While sales teams are some of the obvious users for this kind of service — they tend to have a lot of Zoom calls these days, after all — White argues that there is also a wider market for a service like this and that none of the features are necessarily sales-specific. “Overall, we try to build a platform that is useful for anyone that’s on a decent number of Zoom calls per week,” said White.
To create this product, White took some work that had already been done at UserVoice and then spun that out as a new company — and in the process, the team also made it into Y Combinator. That may seem like a bit of an odd choice for a seasoned entrepreneur, but as White noted, a lot has changed in the last few years and simply having a cohort of like-minded founders that are going through the same processes is a very useful thing to have. “I’ve learned probably as much from the common curriculum at YC as I have from having this peer network of people that are all hustling and doing the same thing,” White noted. He also likened YC to a startup union that can help with fundraising and negotiating with vendors, too.

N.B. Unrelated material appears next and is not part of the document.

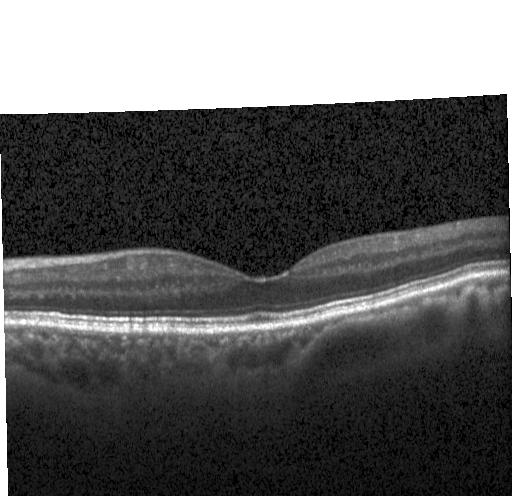
OCT B-scan — Impression: neither CNV, DME, nor drusen.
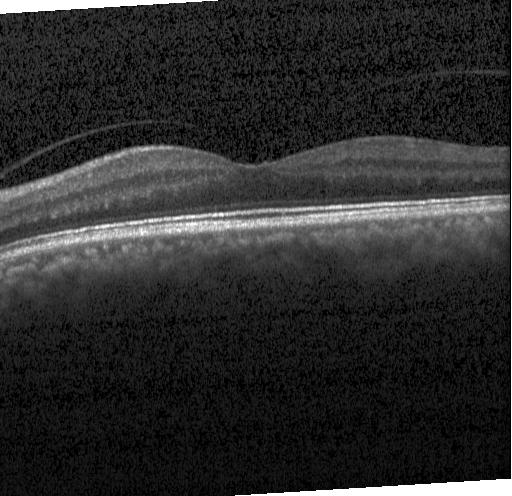
Finding: no choroidal neovascularization, no diabetic macular edema, and no drusen.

As of now, Fathom is available for free, with plans to add paid features over time (though the core experience will remain free). As of now, though, support for other platforms like Google Meet or Microsoft Teams is not on the roadmap.
“Zoom has already transformed our lives and the way we do business — now that we live on video, the need and opportunity for Fathom is obvious,” said Jim Scheinman, early Zoom investor and founding managing partner at Maven Ventures. “The Fathom team is incredibly strong and experienced, and they’re solving a key problem that Zoom customers face on a daily basis and will change the way people experience their business calls for the better. Being one of the first deeply integrated Zoom Apps opens the door for massive growth.”
Fathom, of course, isn’t the only company trying to solve this problem. Chorus similarly tries to provide AI-driven solutions for sales calls, for example, while services like Gong focus more on analyzing customer-facing interactions across platforms and Otter mostly focuses on the transcription side of the process.